Buttigieg Wants to Curb ‘Systemically Racist’ Cars

'This isn't anti-car propaganda but vehicles have wreaked havoc on the environment and communities…'

(Dmytro “Henry” AleksandrovHeadline USA) Transportation Secretary Pete Buttigieg appointed a group of “leading experts” to advise him on “transportation equity,” among whom are those who said that cars should be phased out because they promote racism and cause climate change.

Earlier this month, Buttigieg appointed 24 new members to his Advisory Committee on Transportation Equity, an Obama-era body that was revived by Buttigieg after the Trump administration got rid of it, the Washington Free Beacon reported.

Among those who were included on the committee were Andrea Marpillero-Colomina, a “spatial policy scholar” who once said that “ALL CARS ARE BAD” because of their negative effect on the planet, and a self-described “transportation nerd” Veronica Davis, who argued in an August essay that cars are “the problem” in the country’s transportation system because they perpetuate “systemic racism.”

In August, Buttigieg announced that the committee will advise him on “promising practices to institutionalize equity into agency programs, policies, regulations and activities” and plans to meet for the first time this fall.

Instead of “advocating for a complete erasure” of cars, the goal is to push Buttigieg to move America away from its reliance on private motor vehicles, Marpillero-Colomina told the Free Beacon.

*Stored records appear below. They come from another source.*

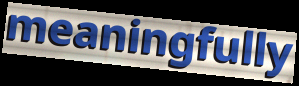
meaningfully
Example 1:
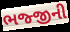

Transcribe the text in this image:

ભજ્જીની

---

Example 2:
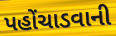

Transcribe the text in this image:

પહોંચાડવાની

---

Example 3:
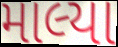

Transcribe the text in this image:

માલ્યા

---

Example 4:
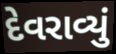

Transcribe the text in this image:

દેવરાવ્યું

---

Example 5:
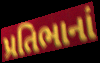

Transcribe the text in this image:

પ્રતિભાનાં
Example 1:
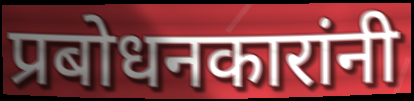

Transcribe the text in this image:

प्रबोधनकारांनी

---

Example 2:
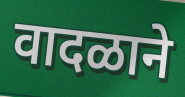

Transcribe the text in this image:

वादळाने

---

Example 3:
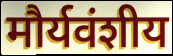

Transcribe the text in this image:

मौर्यवंशीय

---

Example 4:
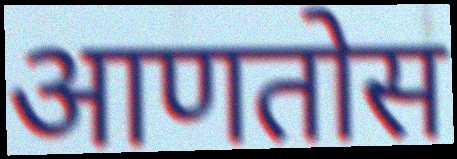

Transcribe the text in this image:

आणतोस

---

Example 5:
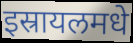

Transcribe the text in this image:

इस्रायलमधे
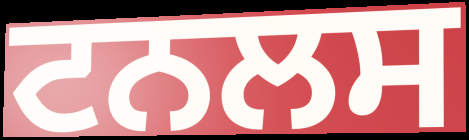
ਟਨਲਸ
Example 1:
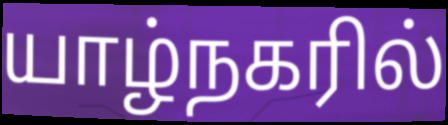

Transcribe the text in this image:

யாழ்நகரில்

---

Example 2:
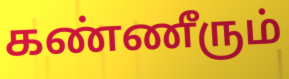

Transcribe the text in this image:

கண்ணீரும்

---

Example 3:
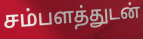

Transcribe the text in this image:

சம்பளத்துடன்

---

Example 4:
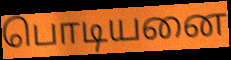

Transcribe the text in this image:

பொடியனை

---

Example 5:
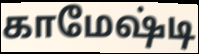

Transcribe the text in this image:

காமேஷ்டி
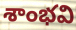
శాంభవి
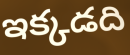
ఇక్కడది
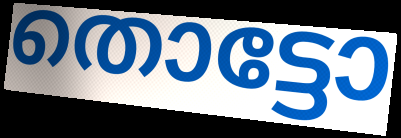
തൊട്ടോ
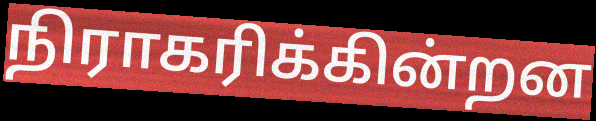
நிராகரிக்கின்றன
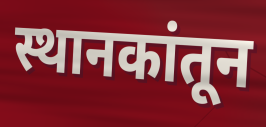
स्थानकांतून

“My interest in being on the [equity committee] is to raise the question and push the Department of Transportation to really think about [equitable, climate-friendly and ‘economically beneficial’ alternatives to ‘car-centric’ policy],” she said, adding that streets should be reimagined to “prioritize people instead of cars.”

It was revealed that Davis also has a leftist political ideology. She released a book in July that was titled, Inclusive Transportation: A Manifesto for Repairing Divided Communities, and advocated for “a different way of thinking” to “address healing the damage done by cars.”

“This isn’t anti-car propaganda but vehicles have wreaked havoc on the environment and communities… Racism shaped the urban and suburban areas, where even today we see the residual effects,” she wrote in an August essay that was adapted from her book.

Marpillero-Colomina and Davis were not the only ones who were invited to serve on the committee. Another appointee was Boston Mayor Michelle Wu’s Green New Deal director Oliver Sellers-Garcia, whose program called for the city to transition away from cars and embrace a “multimodal” plan of transportation.

“We need to make it not only possible but also preferable for residents to leave traffic- and pollution-inducing fossil fuel-powered vehicles behind,” the city’s plan said.